▶ _Problem to work on_
Without any pictures, restate the full set of records below exactly.

***** Exercise inputs *****

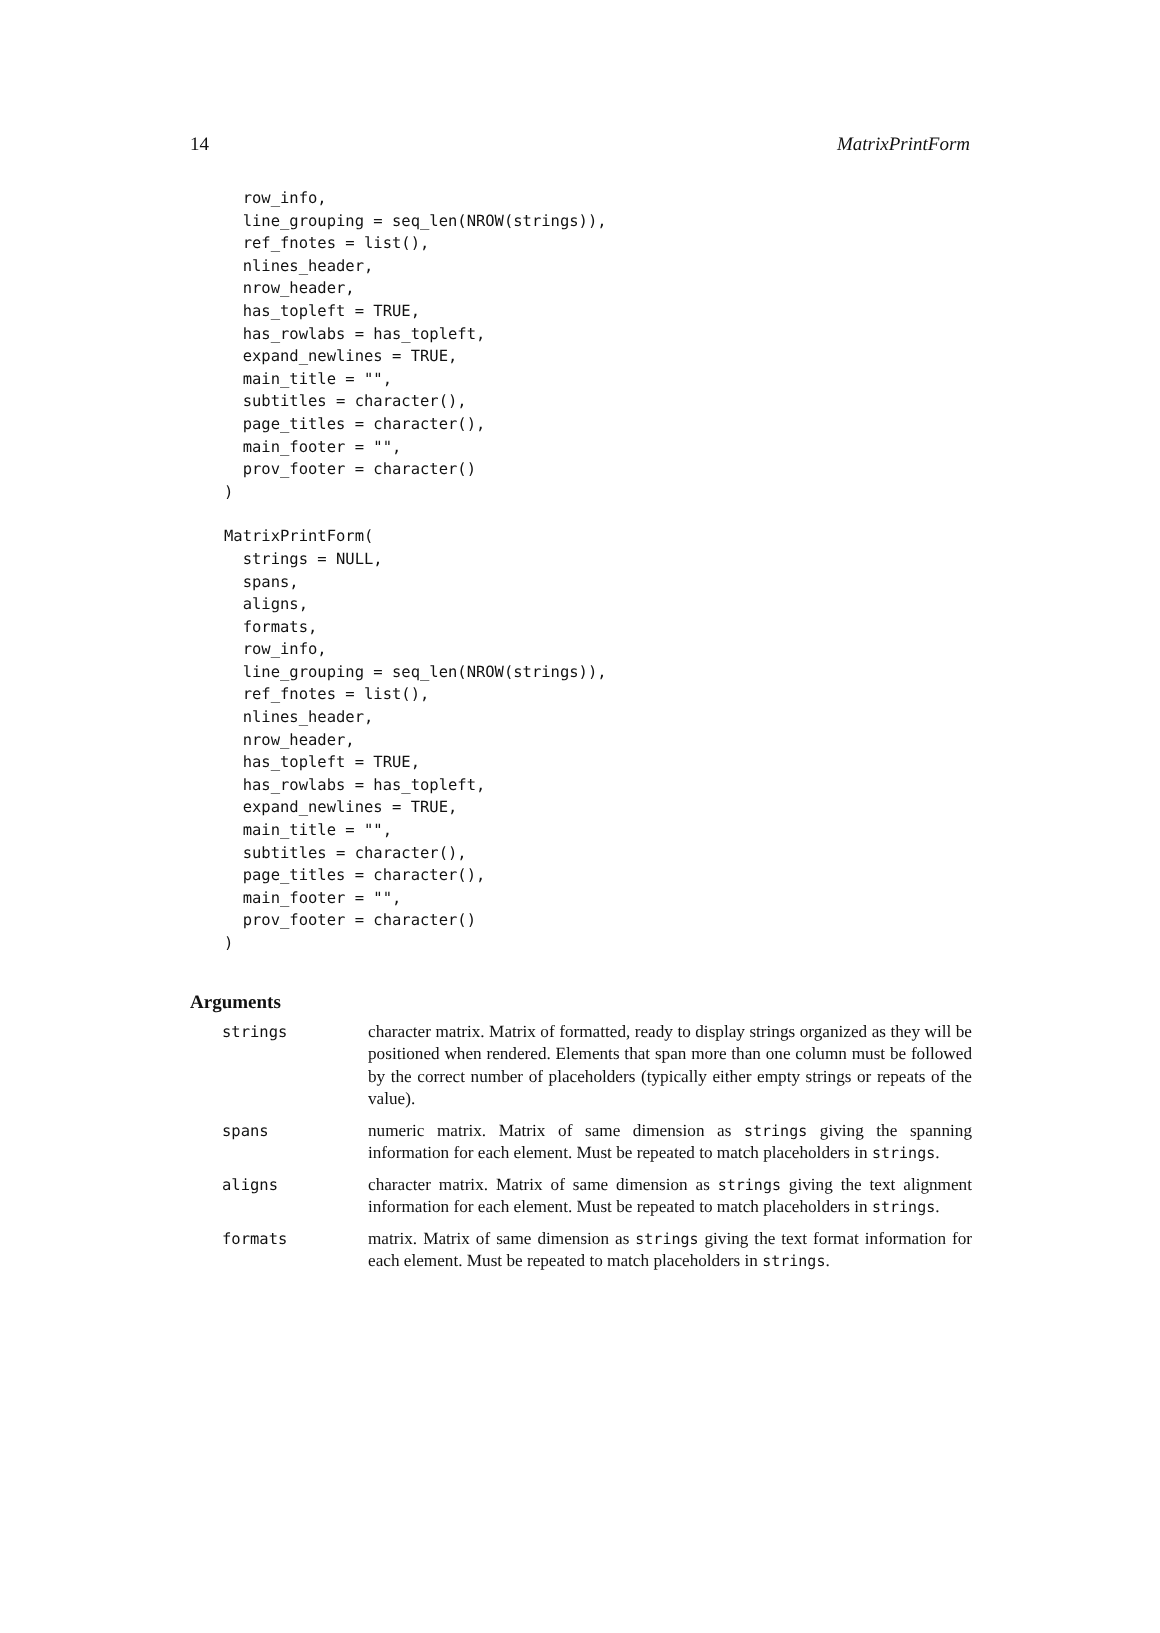14 MatrixPrintForm
  row_info,
  line_grouping = seq_len(NROW(strings)),
  ref_fnotes = list(),
  nlines_header,
  nrow_header,
  has_topleft = TRUE,
  has_rowlabs = has_topleft,
  expand_newlines = TRUE,
  main_title = "",
  subtitles = character(),
  page_titles = character(),
  main_footer = "",
  prov_footer = character()
)
MatrixPrintForm(
  strings = NULL,
  spans,
  aligns,
  formats,
  row_info,
  line_grouping = seq_len(NROW(strings)),
  ref_fnotes = list(),
  nlines_header,
  nrow_header,
  has_topleft = TRUE,
  has_rowlabs = has_topleft,
  expand_newlines = TRUE,
  main_title = "",
  subtitles = character(),
  page_titles = character(),
  main_footer = "",
  prov_footer = character()
)
Arguments
| strings | character matrix. Matrix of formatted, ready to display strings organized as they will be positioned when rendered. Elements that span more than one column must be followed by the correct number of placeholders (typically either empty strings or repeats of the value). |
| spans | numeric matrix. Matrix of same dimension as strings giving the spanning information for each element. Must be repeated to match placeholders in strings . |
| aligns | character matrix. Matrix of same dimension as strings giving the text alignment information for each element. Must be repeated to match placeholders in strings . |
| formats | matrix. Matrix of same dimension as strings giving the text format information for each element. Must be repeated to match placeholders in strings . |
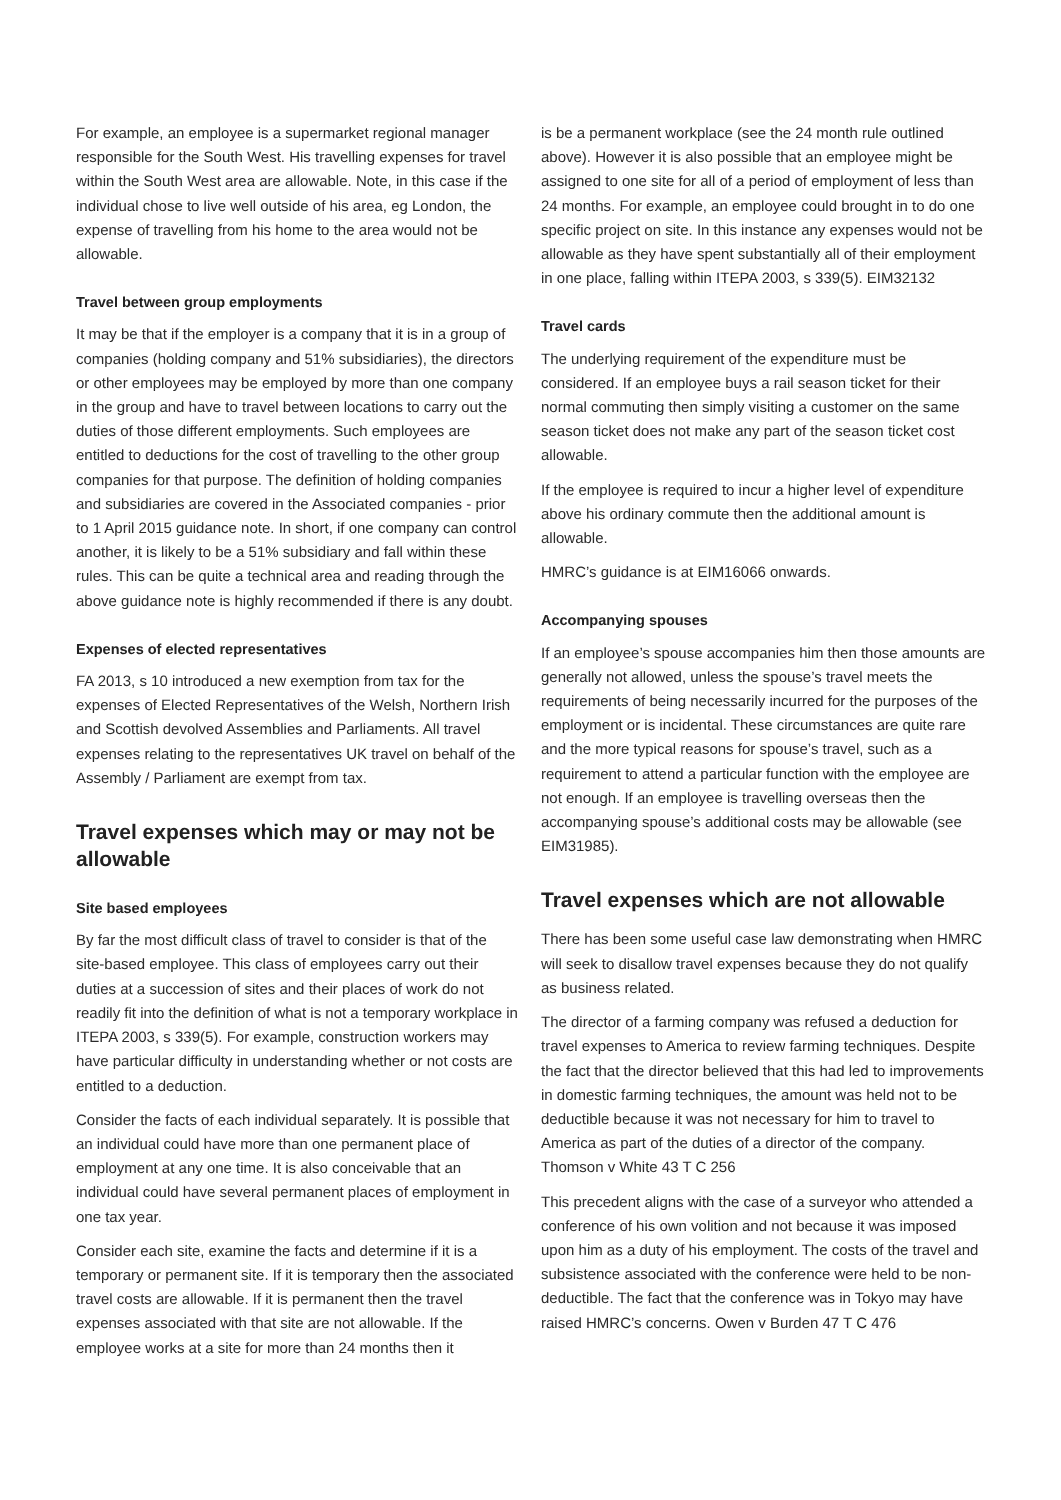For example, an employee is a supermarket regional manager responsible for the South West. His travelling expenses for travel within the South West area are allowable. Note, in this case if the individual chose to live well outside of his area, eg London, the expense of travelling from his home to the area would not be allowable.
Travel between group employments
It may be that if the employer is a company that it is in a group of companies (holding company and 51% subsidiaries), the directors or other employees may be employed by more than one company in the group and have to travel between locations to carry out the duties of those different employments. Such employees are entitled to deductions for the cost of travelling to the other group companies for that purpose. The definition of holding companies and subsidiaries are covered in the Associated companies - prior to 1 April 2015 guidance note. In short, if one company can control another, it is likely to be a 51% subsidiary and fall within these rules. This can be quite a technical area and reading through the above guidance note is highly recommended if there is any doubt.
Expenses of elected representatives
FA 2013, s 10 introduced a new exemption from tax for the expenses of Elected Representatives of the Welsh, Northern Irish and Scottish devolved Assemblies and Parliaments. All travel expenses relating to the representatives UK travel on behalf of the Assembly / Parliament are exempt from tax.
Travel expenses which may or may not be allowable
Site based employees
By far the most difficult class of travel to consider is that of the site-based employee. This class of employees carry out their duties at a succession of sites and their places of work do not readily fit into the definition of what is not a temporary workplace in ITEPA 2003, s 339(5). For example, construction workers may have particular difficulty in understanding whether or not costs are entitled to a deduction.
Consider the facts of each individual separately. It is possible that an individual could have more than one permanent place of employment at any one time. It is also conceivable that an individual could have several permanent places of employment in one tax year.
Consider each site, examine the facts and determine if it is a temporary or permanent site. If it is temporary then the associated travel costs are allowable. If it is permanent then the travel expenses associated with that site are not allowable. If the employee works at a site for more than 24 months then it
is be a permanent workplace (see the 24 month rule outlined above). However it is also possible that an employee might be assigned to one site for all of a period of employment of less than 24 months. For example, an employee could brought in to do one specific project on site. In this instance any expenses would not be allowable as they have spent substantially all of their employment in one place, falling within ITEPA 2003, s 339(5). EIM32132
Travel cards
The underlying requirement of the expenditure must be considered. If an employee buys a rail season ticket for their normal commuting then simply visiting a customer on the same season ticket does not make any part of the season ticket cost allowable.
If the employee is required to incur a higher level of expenditure above his ordinary commute then the additional amount is allowable.
HMRC’s guidance is at EIM16066 onwards.
Accompanying spouses
If an employee’s spouse accompanies him then those amounts are generally not allowed, unless the spouse’s travel meets the requirements of being necessarily incurred for the purposes of the employment or is incidental. These circumstances are quite rare and the more typical reasons for spouse’s travel, such as a requirement to attend a particular function with the employee are not enough. If an employee is travelling overseas then the accompanying spouse’s additional costs may be allowable (see EIM31985).
Travel expenses which are not allowable
There has been some useful case law demonstrating when HMRC will seek to disallow travel expenses because they do not qualify as business related.
The director of a farming company was refused a deduction for travel expenses to America to review farming techniques. Despite the fact that the director believed that this had led to improvements in domestic farming techniques, the amount was held not to be deductible because it was not necessary for him to travel to America as part of the duties of a director of the company. Thomson v White 43 T C 256
This precedent aligns with the case of a surveyor who attended a conference of his own volition and not because it was imposed upon him as a duty of his employment. The costs of the travel and subsistence associated with the conference were held to be non-deductible. The fact that the conference was in Tokyo may have raised HMRC’s concerns. Owen v Burden 47 T C 476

*****

▶ _Exercise output_
14 MatrixPrintForm
  row_info,
  line_grouping = seq_len(NROW(strings)),
  ref_fnotes = list(),
  nlines_header,
  nrow_header,
  has_topleft = TRUE,
  has_rowlabs = has_topleft,
  expand_newlines = TRUE,
  main_title = "",
  subtitles = character(),
  page_titles = character(),
  main_footer = "",
  prov_footer = character()
)
MatrixPrintForm(
  strings = NULL,
  spans,
  aligns,
  formats,
  row_info,
  line_grouping = seq_len(NROW(strings)),
  ref_fnotes = list(),
  nlines_header,
  nrow_header,
  has_topleft = TRUE,
  has_rowlabs = has_topleft,
  expand_newlines = TRUE,
  main_title = "",
  subtitles = character(),
  page_titles = character(),
  main_footer = "",
  prov_footer = character()
)
Arguments
| strings | character matrix. Matrix of formatted, ready to display strings organized as they will be positioned when rendered. Elements that span more than one column must be followed by the correct number of placeholders (typically either empty strings or repeats of the value). |
| spans | numeric matrix. Matrix of same dimension as strings giving the spanning information for each element. Must be repeated to match placeholders in strings . |
| aligns | character matrix. Matrix of same dimension as strings giving the text alignment information for each element. Must be repeated to match placeholders in strings . |
| formats | matrix. Matrix of same dimension as strings giving the text format information for each element. Must be repeated to match placeholders in strings . |
For example, an employee is a supermarket regional manager responsible for the South West. His travelling expenses for travel within the South West area are allowable. Note, in this case if the individual chose to live well outside of his area, eg London, the expense of travelling from his home to the area would not be allowable.
Travel between group employments
It may be that if the employer is a company that it is in a group of companies (holding company and 51% subsidiaries), the directors or other employees may be employed by more than one company in the group and have to travel between locations to carry out the duties of those different employments. Such employees are entitled to deductions for the cost of travelling to the other group companies for that purpose. The definition of holding companies and subsidiaries are covered in the Associated companies - prior to 1 April 2015 guidance note. In short, if one company can control another, it is likely to be a 51% subsidiary and fall within these rules. This can be quite a technical area and reading through the above guidance note is highly recommended if there is any doubt.
Expenses of elected representatives
FA 2013, s 10 introduced a new exemption from tax for the expenses of Elected Representatives of the Welsh, Northern Irish and Scottish devolved Assemblies and Parliaments. All travel expenses relating to the representatives UK travel on behalf of the Assembly / Parliament are exempt from tax.
Travel expenses which may or may not be allowable
Site based employees
By far the most difficult class of travel to consider is that of the site-based employee. This class of employees carry out their duties at a succession of sites and their places of work do not readily fit into the definition of what is not a temporary workplace in ITEPA 2003, s 339(5). For example, construction workers may have particular difficulty in understanding whether or not costs are entitled to a deduction.
Consider the facts of each individual separately. It is possible that an individual could have more than one permanent place of employment at any one time. It is also conceivable that an individual could have several permanent places of employment in one tax year.
Consider each site, examine the facts and determine if it is a temporary or permanent site. If it is temporary then the associated travel costs are allowable. If it is permanent then the travel expenses associated with that site are not allowable. If the employee works at a site for more than 24 months then it
is be a permanent workplace (see the 24 month rule outlined above). However it is also possible that an employee might be assigned to one site for all of a period of employment of less than 24 months. For example, an employee could brought in to do one specific project on site. In this instance any expenses would not be allowable as they have spent substantially all of their employment in one place, falling within ITEPA 2003, s 339(5). EIM32132
Travel cards
The underlying requirement of the expenditure must be considered. If an employee buys a rail season ticket for their normal commuting then simply visiting a customer on the same season ticket does not make any part of the season ticket cost allowable.
If the employee is required to incur a higher level of expenditure above his ordinary commute then the additional amount is allowable.
HMRC’s guidance is at EIM16066 onwards.
Accompanying spouses
If an employee’s spouse accompanies him then those amounts are generally not allowed, unless the spouse’s travel meets the requirements of being necessarily incurred for the purposes of the employment or is incidental. These circumstances are quite rare and the more typical reasons for spouse’s travel, such as a requirement to attend a particular function with the employee are not enough. If an employee is travelling overseas then the accompanying spouse’s additional costs may be allowable (see EIM31985).
Travel expenses which are not allowable
There has been some useful case law demonstrating when HMRC will seek to disallow travel expenses because they do not qualify as business related.
The director of a farming company was refused a deduction for travel expenses to America to review farming techniques. Despite the fact that the director believed that this had led to improvements in domestic farming techniques, the amount was held not to be deductible because it was not necessary for him to travel to America as part of the duties of a director of the company. Thomson v White 43 T C 256
This precedent aligns with the case of a surveyor who attended a conference of his own volition and not because it was imposed upon him as a duty of his employment. The costs of the travel and subsistence associated with the conference were held to be non-deductible. The fact that the conference was in Tokyo may have raised HMRC’s concerns. Owen v Burden 47 T C 476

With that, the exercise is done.